■ **Task instructions**: Below is a listing. Quote from it, exactly, the lines from the one containing "hfov_deg: 23.1" down to the one containing "focal_mm: 4.25", both ends included, and nothing else.

■ **Extracted data**:
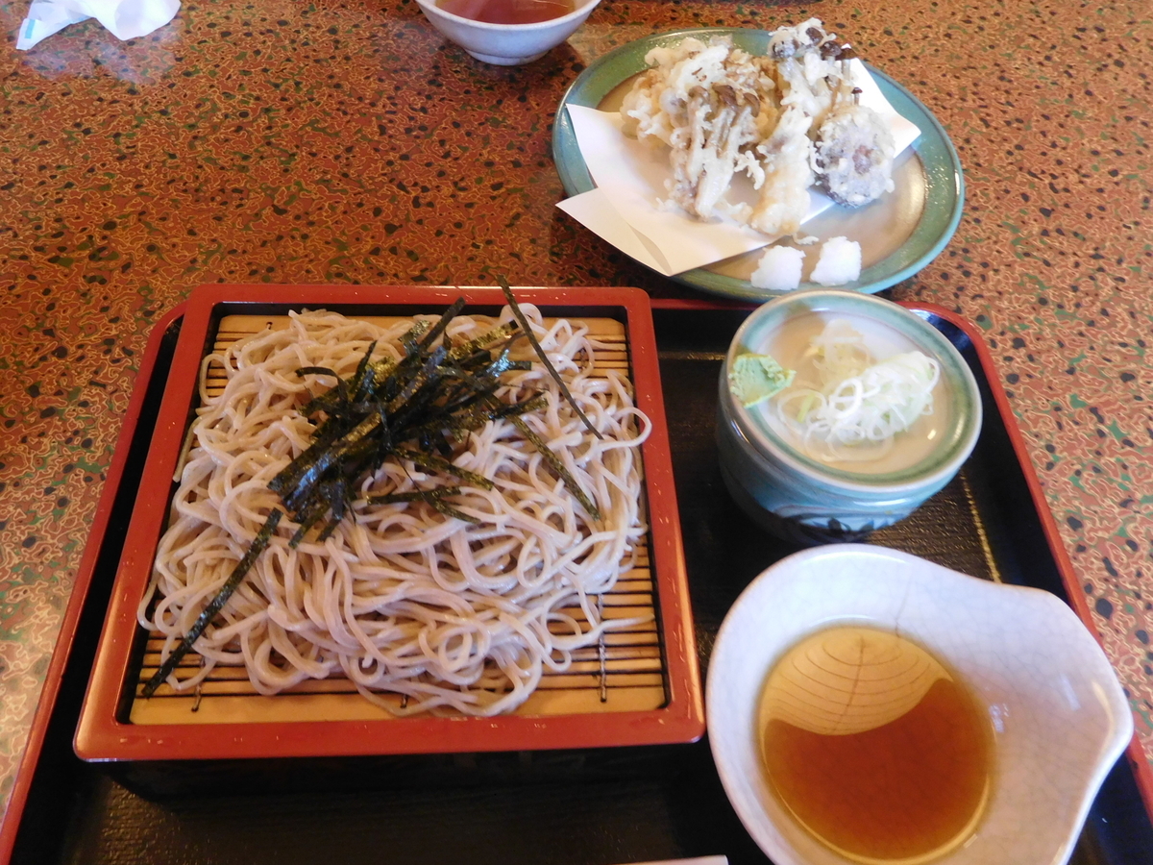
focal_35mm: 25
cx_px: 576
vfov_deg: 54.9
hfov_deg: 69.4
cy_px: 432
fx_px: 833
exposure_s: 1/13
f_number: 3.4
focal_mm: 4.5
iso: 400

--

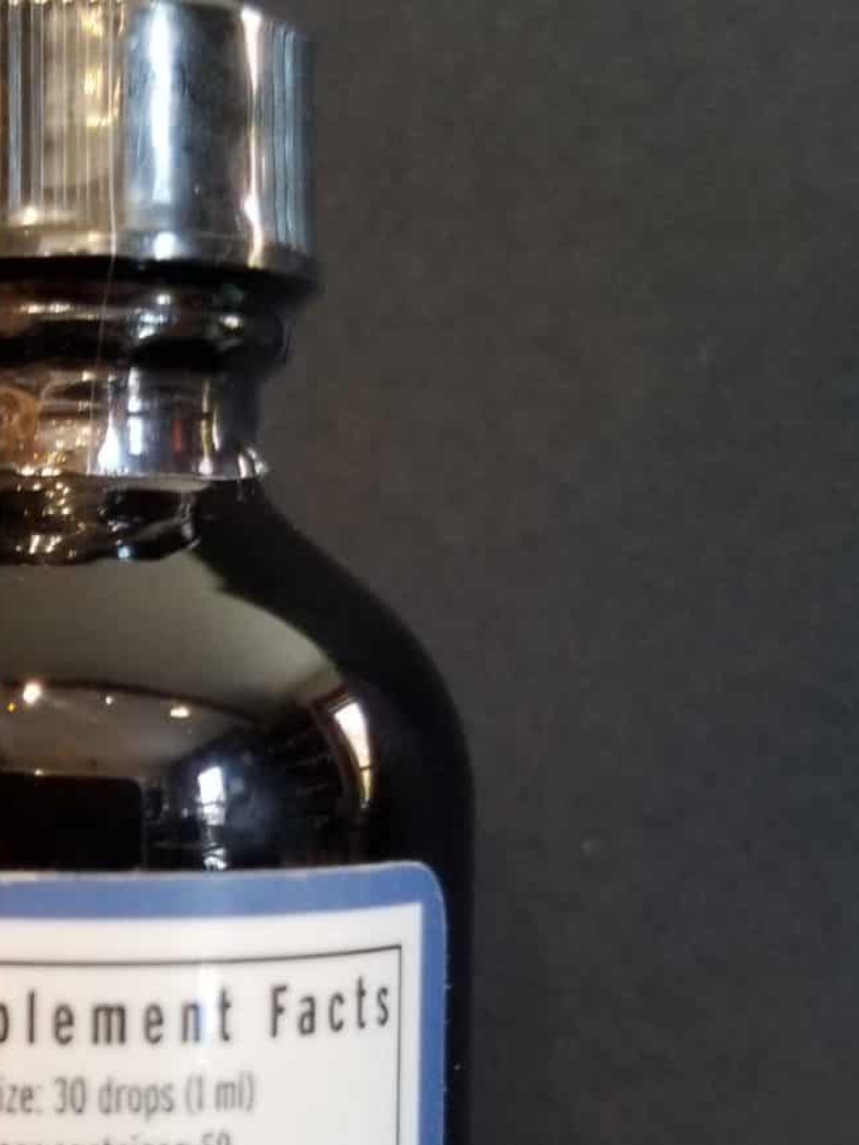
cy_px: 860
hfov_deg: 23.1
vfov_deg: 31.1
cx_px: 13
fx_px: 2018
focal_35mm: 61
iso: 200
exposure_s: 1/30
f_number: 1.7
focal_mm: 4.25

--

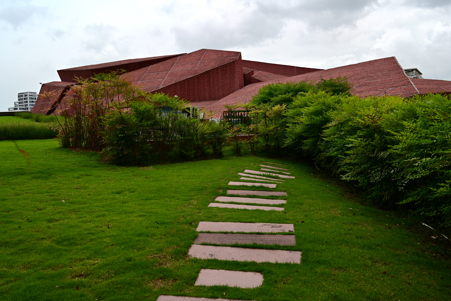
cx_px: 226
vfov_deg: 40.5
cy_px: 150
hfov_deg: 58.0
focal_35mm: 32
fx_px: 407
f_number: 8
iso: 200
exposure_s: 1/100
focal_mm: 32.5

■ **Problem solution**:
hfov_deg: 23.1
vfov_deg: 31.1
cx_px: 13
fx_px: 2018
focal_35mm: 61
iso: 200
exposure_s: 1/30
f_number: 1.7
focal_mm: 4.25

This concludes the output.